> _WHAT THE TASK REQUIRES_:
All of the entries should be written out again exactly.

........

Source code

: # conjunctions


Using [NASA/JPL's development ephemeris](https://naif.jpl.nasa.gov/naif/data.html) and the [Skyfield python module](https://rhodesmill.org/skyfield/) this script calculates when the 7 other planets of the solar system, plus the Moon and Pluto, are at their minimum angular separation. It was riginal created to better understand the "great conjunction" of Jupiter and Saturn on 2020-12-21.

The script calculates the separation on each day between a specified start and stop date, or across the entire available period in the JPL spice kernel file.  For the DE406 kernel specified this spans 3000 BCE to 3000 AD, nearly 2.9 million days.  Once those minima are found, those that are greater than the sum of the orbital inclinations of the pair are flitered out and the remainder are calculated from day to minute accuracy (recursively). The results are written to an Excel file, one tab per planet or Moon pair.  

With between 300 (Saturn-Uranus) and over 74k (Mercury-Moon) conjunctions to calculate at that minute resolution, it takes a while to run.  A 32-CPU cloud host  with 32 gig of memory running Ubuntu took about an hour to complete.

........

> _ANSWER TO THE PROBLEM_:
Source code

: # conjunctions


Using [NASA/JPL's development ephemeris](https://naif.jpl.nasa.gov/naif/data.html) and the [Skyfield python module](https://rhodesmill.org/skyfield/) this script calculates when the 7 other planets of the solar system, plus the Moon and Pluto, are at their minimum angular separation. It was riginal created to better understand the "great conjunction" of Jupiter and Saturn on 2020-12-21.

The script calculates the separation on each day between a specified start and stop date, or across the entire available period in the JPL spice kernel file.  For the DE406 kernel specified this spans 3000 BCE to 3000 AD, nearly 2.9 million days.  Once those minima are found, those that are greater than the sum of the orbital inclinations of the pair are flitered out and the remainder are calculated from day to minute accuracy (recursively). The results are written to an Excel file, one tab per planet or Moon pair.  

With between 300 (Saturn-Uranus) and over 74k (Mercury-Moon) conjunctions to calculate at that minute resolution, it takes a while to run.  A 32-CPU cloud host  with 32 gig of memory running Ubuntu took about an hour to complete.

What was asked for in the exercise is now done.